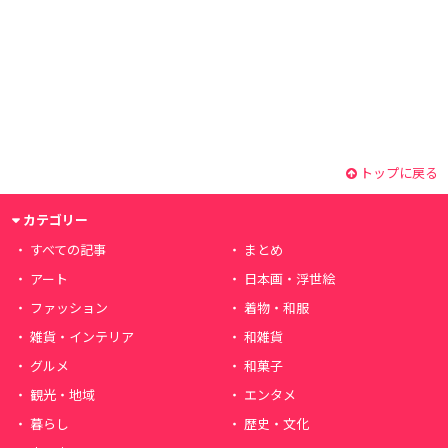
トップに戻る
カテゴリー
すべての記事
まとめ
アート
日本画・浮世絵
ファッション
着物・和服
雑貨・インテリア
和雑貨
グルメ
和菓子
観光・地域
エンタメ
暮らし
歴史・文化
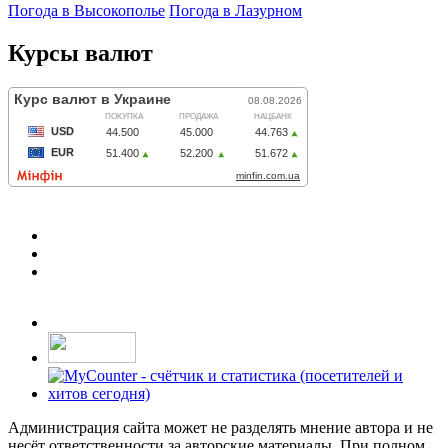
Погода в Высокополье
Погода в Лазурном
Курсы валют
Администрация сайта может не разделять мнение автора и не
несёт ответственности за авторские материалы. При полном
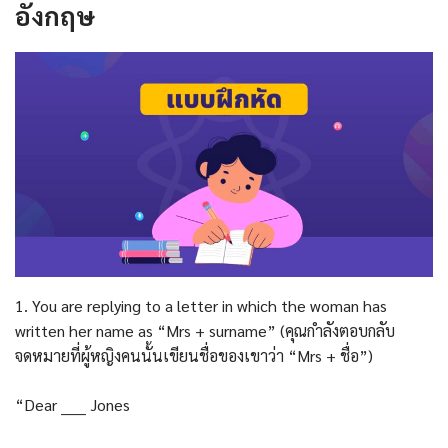
อังกฤษ
1. You are replying to a letter in which the woman has
written her name as “Mrs + surname” (คุณกำลังตอบกลับ
จดหมายที่ผู้หญิงคนนั้นเขียนชื่อของเขาว่า “Mrs + ชื่อ”)
“Dear _____ Jones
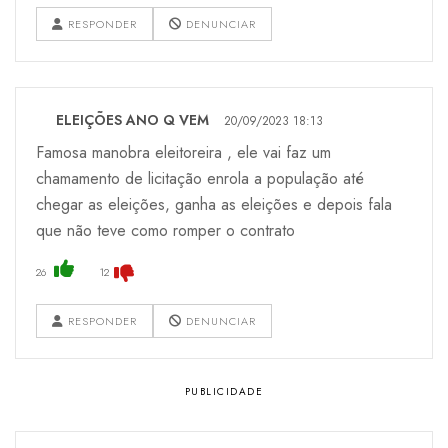
RESPONDER
DENUNCIAR
ELEIÇÕES ANO Q VEM
20/09/2023 18:13
Famosa manobra eleitoreira , ele vai faz um
chamamento de licitação enrola a população até
chegar as eleições, ganha as eleições e depois fala
que não teve como romper o contrato
26
12
RESPONDER
DENUNCIAR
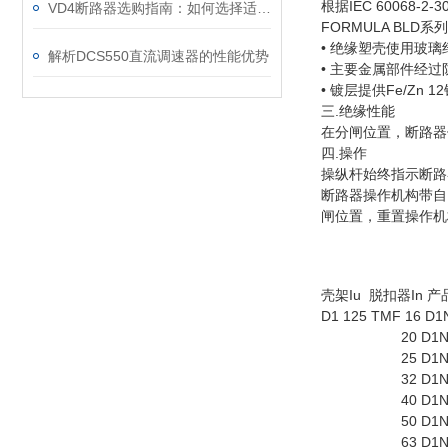
根据IEC 60068
VD4断路器选购指南：如何选择适合的电力保护“卫士”
FORMULA BL
• 绝缘塑壳使用玻
解析DCS550直流调速器的性能优势
• 主要金属部件经
• 镀层提供Fe/Zn
三.绝缘性能
在分闸位置，断路器保
四.操作
操纵杆始终指示断路器
断路器操作机构带自
闸位置，重置操作机
壳架Iu 脱扣器In 产
D1 125 TMF 16 D1
20 D1N125 TMF
25 D1N125 TMF
32 D1N125 TMF
40 D1N125 TMF
50 D1N125 TMF
63 D1N125 TMF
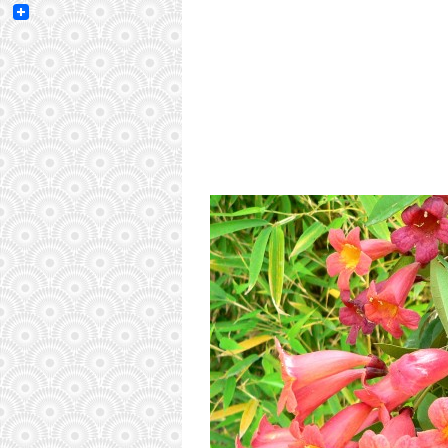
Email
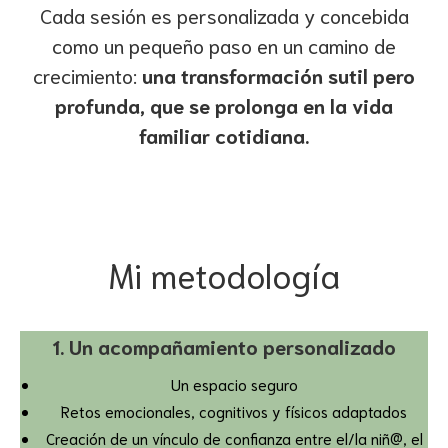
Cada sesión es personalizada y concebida
como un pequeño paso en un camino de
crecimiento:
una transformación sutil pero
profunda, que se prolonga en la vida
familiar cotidiana.
Mi metodología
1. Un acompañamiento personalizado
Un espacio seguro
Retos emocionales, cognitivos y físicos adaptados
Creación de un vínculo de confianza entre el/la niñ@, el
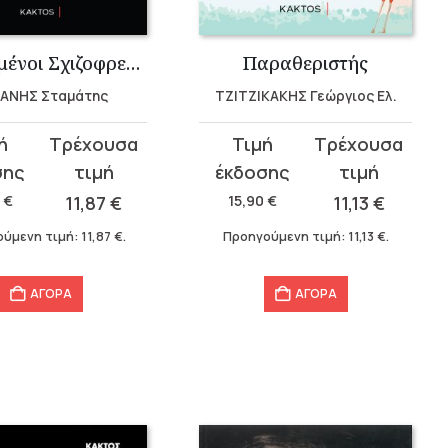
Ερωτευμένοι Σχιζοφρενείς
Παραθεριστής
ΑΝΗΣ Σταμάτης
ΤΖΙΤΖΙΚΑΚΗΣ Γεώργιος Ελ.
Original
Η
σα
price
τρέχουσα
was:
τιμή
6
€
11,87
€
15,90
€
11,13
€
.
15,90 €.
είναι:
ύμενη τιμή:
11,87
€
.
Προηγούμενη τιμή:
11,13
€
.
11,13 €.
ΑΓΟΡΑ
ΑΓΟΡΑ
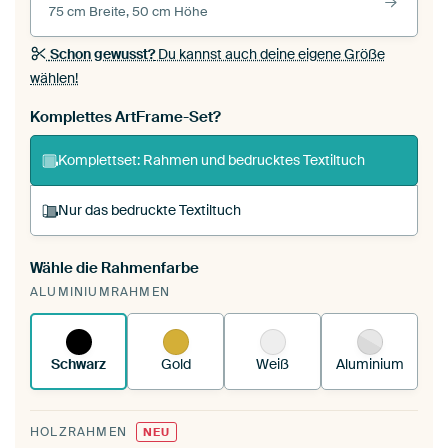
75 cm Breite, 50 cm Höhe
Schon gewusst?
Du kannst auch deine eigene Größe
wählen!
Komplettes ArtFrame-Set?
Komplettset: Rahmen und bedrucktes Textiltuch
Nur das bedruckte Textiltuch
Wähle die Rahmenfarbe
Du spannst einen wechselbaren Textiltuch in
ALUMINIUMRAHMEN
deinen vorhandenen ArtFrame™.
So
funktioniert es.
Schwarz
Gold
Weiß
Aluminium
HOLZRAHMEN
NEU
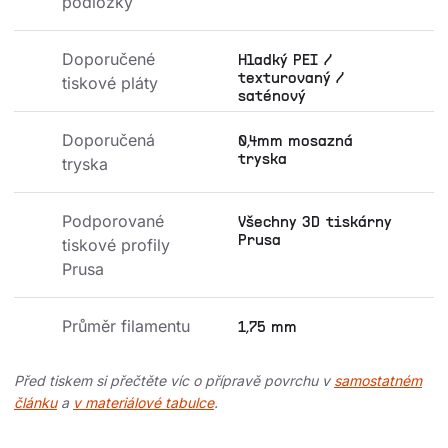
podložky
Doporučené 
Hladký PEI /
texturovaný /
tiskové pláty
saténový
Doporučená 
0,4mm mosazná
tryska
tryska
Podporované 
Všechny 3D tiskárny
Prusa
tiskové profily 
Prusa
Průměr filamentu
1,75 mm
Před tiskem si přečtěte víc o přípravě povrchu v
samostatném
článku
a
v materiálové tabulce
.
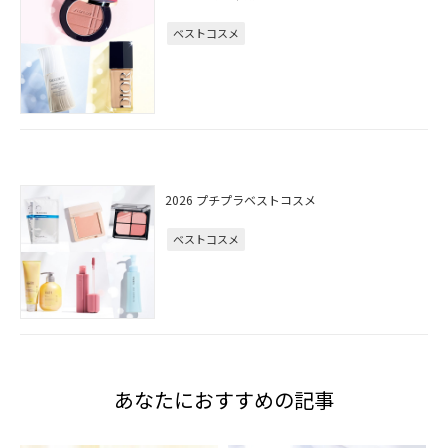
ベストコスメ
2026 プチプラベストコスメ
ベストコスメ
あなたにおすすめの記事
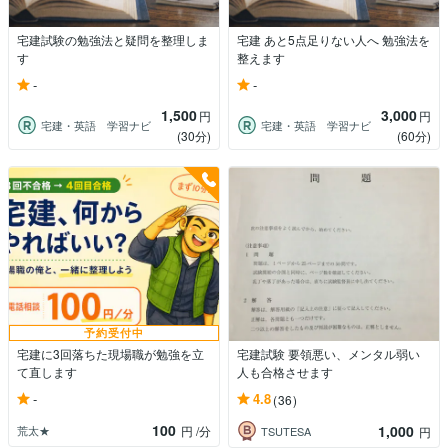
宅建試験の勉強法と疑問を整理しま
宅建 あと5点足りない人へ 勉強法を
す
整えます
-
-
1,500
3,000
円
円
宅建・英語 学習ナビ
宅建・英語 学習ナビ
(30分)
(60分)
予約受付中
宅建に3回落ちた現場職が勉強を立
宅建試験 要領悪い、メンタル弱い
て直します
人も合格させます
-
4.8
(36)
100
1,000
荒太★
円
/分
TSUTESA
円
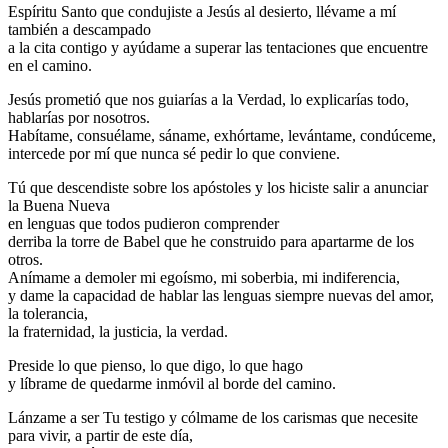
Espíritu Santo que condujiste a Jesús al desierto, llévame a mí
también a descampado
a la cita contigo y ayúdame a superar las tentaciones que encuentre
en el camino.
Jesús prometió que nos guiarías a la Verdad, lo explicarías todo,
hablarías por nosotros.
Habítame, consuélame, sáname, exhórtame, levántame, condúceme,
intercede por mí que nunca sé pedir lo que conviene.
Tú que descendiste sobre los apóstoles y los hiciste salir a anunciar
la Buena Nueva
en lenguas que todos pudieron comprender
derriba la torre de Babel que he construido para apartarme de los
otros.
Anímame a demoler mi egoísmo, mi soberbia, mi indiferencia,
y dame la capacidad de hablar las lenguas siempre nuevas del amor,
la tolerancia,
la fraternidad, la justicia, la verdad.
Preside lo que pienso, lo que digo, lo que hago
y líbrame de quedarme inmóvil al borde del camino.
Lánzame a ser Tu testigo y cólmame de los carismas que necesite
para vivir, a partir de este día,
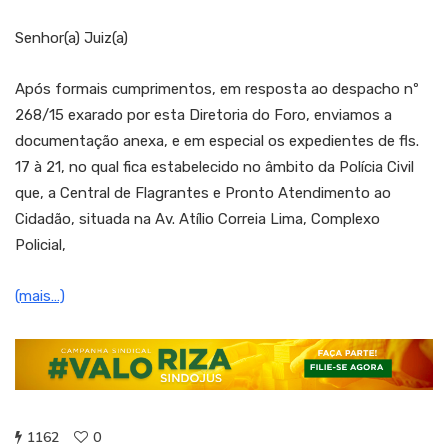
Senhor(a) Juiz(a)
Após formais cumprimentos, em resposta ao despacho nº
268/15 exarado por esta Diretoria do Foro, enviamos a
documentação anexa, e em especial os expedientes de fls.
17 à 21, no qual fica estabelecido no âmbito da Polícia Civil
que, a Central de Flagrantes e Pronto Atendimento ao
Cidadão, situada na Av. Atílio Correia Lima, Complexo
Policial,
(mais…)
1162
0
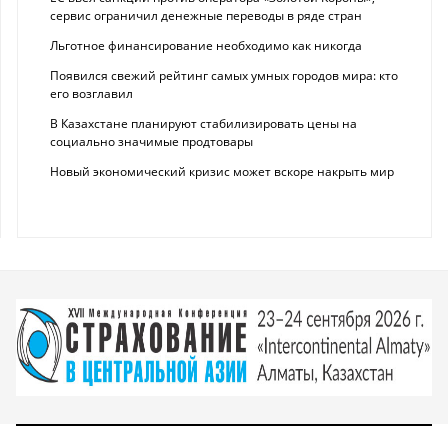
сервис ограничил денежные переводы в ряде стран
Льготное финансирование необходимо как никогда
Появился свежий рейтинг самых умных городов мира: кто
его возглавил
В Казахстане планируют стабилизировать цены на
социально значимые продтовары
Новый экономический кризис может вскоре накрыть мир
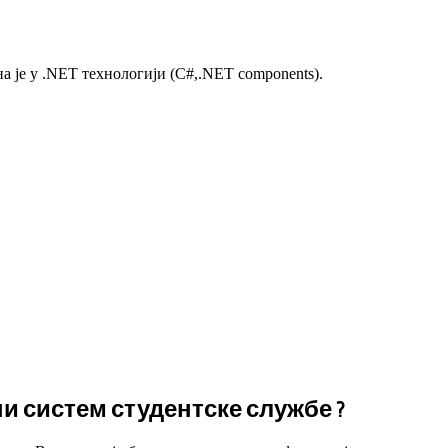
а је у .NET технологији (C#,.NET components).
 систем студентске службе ?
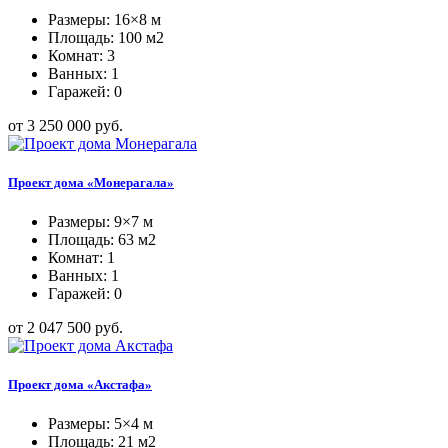
Размеры: 16×8 м
Площадь: 100 м2
Комнат: 3
Ванных: 1
Гаражей: 0
от 3 250 000 руб.
Проект дома «Монерагала»
Размеры: 9×7 м
Площадь: 63 м2
Комнат: 1
Ванных: 1
Гаражей: 0
от 2 047 500 руб.
Проект дома «Акстафа»
Размеры: 5×4 м
Площадь: 21 м2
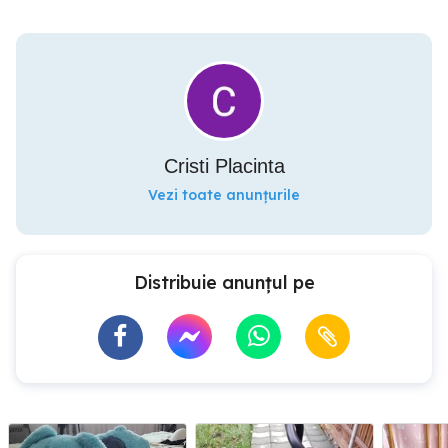
Cristi Placinta
Vezi toate anunțurile
Distribuie anunțul pe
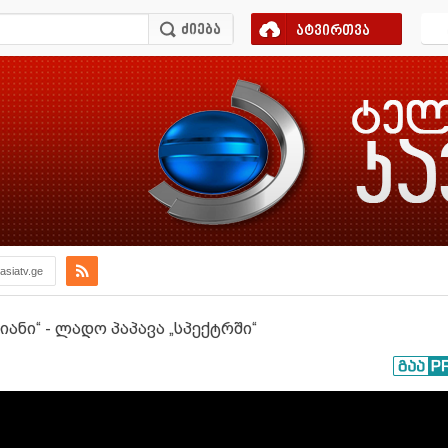
ატვირთვა
asiatv.ge
ანი“ - ლადო პაპავა „სპექტრში“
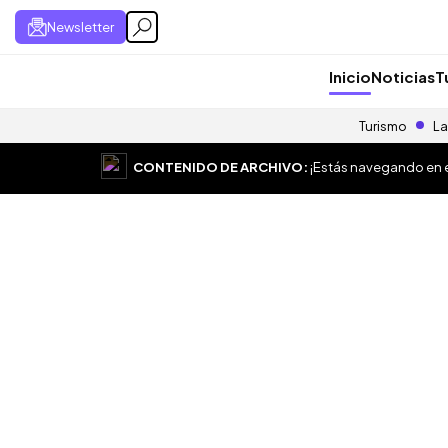
Newsletter
Inicio
Noticias
T
Turismo
La
CONTENIDO DE ARCHIVO:
¡Estás navegando en el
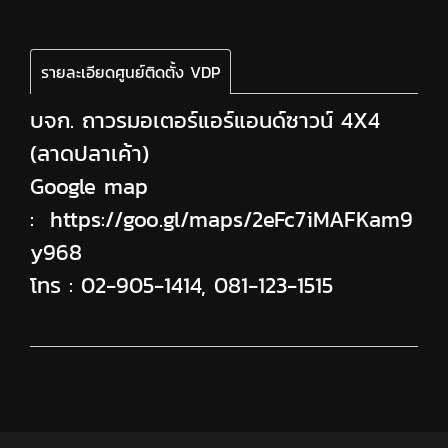
รายละเอียดศูนย์ติดตั้ง VDP
บจก. ถาวรมอเตอร์แอร์แอนด์ซาวน์ 4X4
(ลาดปลาเค้า)
Google map
:
https://goo.gl/maps/2eFc7iMAFKam9
y968
โทร :
02-905-1414
,
081-123-1515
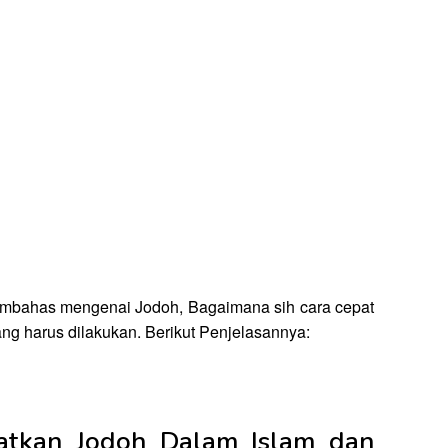
embahas mengenai Jodoh, Bagaimana sih cara cepat
ng harus dilakukan. Berikut Penjelasannya:
atkan Jodoh Dalam Islam dan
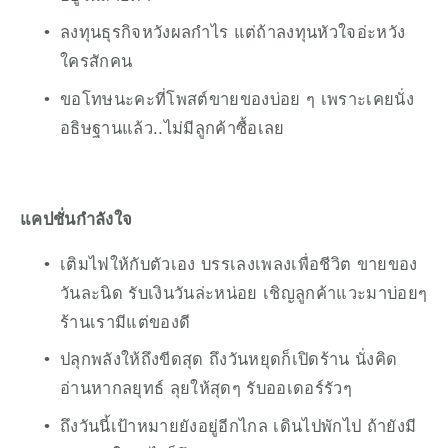
ลงทุนธุรกิจหวังผลกำไร แต่ถ้าลงทุนหัวใจอ่ะหวัง
ใครสักคน
ขอโทษนะคะที่โพสต์ขายของบ่อย ๆ เพราะเคยนั่ง
อธิษฐานแล้ว..ไม่มีลูกค้าซื้อเลย
แคปชั่นกำลังใจ
เติมไฟให้กับตัวเอง บรรเลงเพลงเพื่อชีวิต ขายของ
วันละนิด รับเงินวันล่ะหน่อย เชิญลูกค้าแวะมาบ่อยๆ 
ร้านเรามีแต่ของดี
ปลุกพลังให้ถึงขีดสุด ถึงวันหยุดก็เปิดร้าน นั่งคิด
อ่านหากลยุทธ์ ลุยให้สุดๆ รับออเดอร์รัวๆ
ถึงวันนี้เป้าหมายยังอยู่อีกไกล เดินไปพักไป ถ้ายังมี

○ ○ ○ ○ ○

Task requirements - Give the text of the data as a JSON list of strings, one string per line, from the first line of the data through the line that contains "Creación de un". Leave out blank lines and the pictures.

Task solution -
[
  "トップに戻る",
  "カテゴリー",
  "すべての記事",
  "まとめ",
  "アート",
  "日本画・浮世絵",
  "ファッション",
  "着物・和服",
  "雑貨・インテリア",
  "和雑貨",
  "グルメ",
  "和菓子",
  "観光・地域",
  "エンタメ",
  "暮らし",
  "歴史・文化",
  "Погода в Высокополье",
  "Погода в Лазурном",
  "Курсы валют",
  "Администрация сайта может не разделять мнение автора и не",
  "несёт ответственности за авторские материалы. При полном",
  "อังกฤษ",
  "1. You are replying to a letter in which the woman has",
  "written her name as “Mrs + surname” (คุณกำลังตอบกลับ",
  "จดหมายที่ผู้หญิงคนนั้นเขียนชื่อของเขาว่า “Mrs + ชื่อ”)",
  "“Dear _____ Jones",
  "RESPONDER",
  "DENUNCIAR",
  "ELEIÇÕES ANO Q VEM",
  "20/09/2023 18:13",
  "Famosa manobra eleitoreira , ele vai faz um",
  "chamamento de licitação enrola a população até",
  "chegar as eleições, ganha as eleições e depois fala",
  "que não teve como romper o contrato",
  "26",
  "12",
  "RESPONDER",
  "DENUNCIAR",
  "根据IEC 60068",
  "VD4断路器选购指南：如何选择适合的电力保护“卫士”",
  "FORMULA BL",
  "• 绝缘塑壳使用玻",
  "解析DCS550直流调速器的性能优势",
  "• 主要金属部件经",
  "• 镀层提供Fe/Zn",
  "三.绝缘性能",
  "在分闸位置，断路器保",
  "四.操作",
  "操纵杆始终指示断路器",
  "断路器操作机构带自",
  "闸位置，重置操作机",
  "壳架Iu 脱扣器In 产",
  "D1 125 TMF 16 D1",
  "20 D1N125 TMF",
  "25 D1N125 TMF",
  "32 D1N125 TMF",
  "40 D1N125 TMF",
  "50 D1N125 TMF",
  "63 D1N125 TMF",
  "Email",
  "Cada sesión es personalizada y concebida",
  "como un pequeño paso en un camino de",
  "crecimiento:",
  "una transformación sutil pero",
  "profunda, que se prolonga en la vida",
  "familiar cotidiana.",
  "Mi metodología",
  "1. Un acompañamiento personalizado",
  "Un espacio seguro",
  "Retos emocionales, cognitivos y físicos adaptados",
  "Creación de un vínculo de confianza entre el/la niñ@, el"
]